# strut makes rattle



## Jaralaccs (Jan 18, 2004)

it's not the strut bar itself, because all that hardware is on as tight as possible. it's every time I turn the car on or off, and begin to turn. Its not hitting anything directly but I know stuff vibrates so it 'could' be a clearence issue but I doubt it. so I was wondering if anyone had a similar problem or might know whats going on


----------



## James (Apr 29, 2002)

Is it touching the hood?


----------



## Jaralaccs (Jan 18, 2004)

no it has almost a good half inch


----------



## Nissan200sx (Mar 23, 2004)

How old is the strut? Could it be worn? If its worn, the strut itself could rattle. The only way you can tell is to remove the wheel and visually inspect the strut.


----------



## new94 (Jan 9, 2004)

I recently had a strut banging around everytime the car moved at all, it was so worn out that there was no firmness to it at all. Just jack up your car and take the wieght off the wheel's, grab the strut and try to wiggle it around if it moves at all then your strut's prob screwed. I replaced both like mentioned earlier it's best that way then they are both new and don't cause issue's later.


----------



## ReVerm (Jan 13, 2003)

Jaralaccs said:


> it's not the strut bar itself, because all that hardware is on as tight as possible. it's every time I turn the car on or off, and begin to turn.

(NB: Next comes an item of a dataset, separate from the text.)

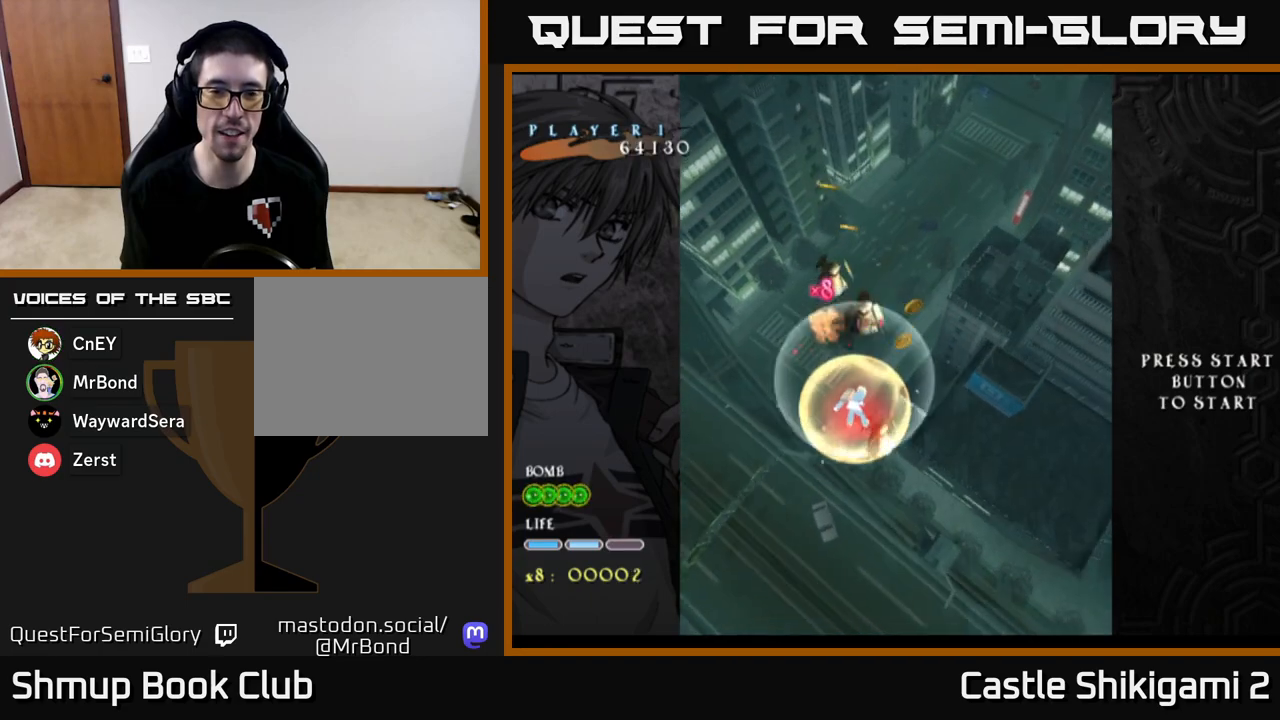
{"buttons": ["B"], "left_stick": "down-right", "events": [[183, "left_stick", "center"], [333, "left_stick", "down-right"], [367, "B", "up"], [483, "B", "down"]]}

Its not hitting anything directly but I know stuff vibrates so it 'could' be a clearence issue but I doubt it. so I was wondering if anyone had a similar problem or might know whats going on


Wait, what car do you have? I installed one of the new Courtesy Nissan bars into my 98 200sx (GA16) a while ago and part of the bar was contacting a black sensor housing on the end of the passenger side of the intake manifold (I forgot which one. It's been a while). I ended up relocating a power steering hose and installing the bar backwards to prevent it from rattling under acceleration.


----------



## phreako (Mar 4, 2004)

ReVerm said:


> Wait, what car do you have? I installed one of the new Courtesy Nissan bars into my 98 200sx (GA16) a while ago and part of the bar was contacting a black sensor housing on the end of the passenger side of the intake manifold (I forgot which one. It's been a while). I ended up relocating a power steering hose and installing the bar backwards to prevent it from rattling under acceleration.


i just took a dremel to mine....but then mine was only like $20 so i didn't really care. lol, got carried away on one side and got all the way to the middle...found out it's hollow inside heh. and now that i think about it, it still contacts those brass colored cylinders coming out of the intake manifold area. need to do a little more dremel work.


----------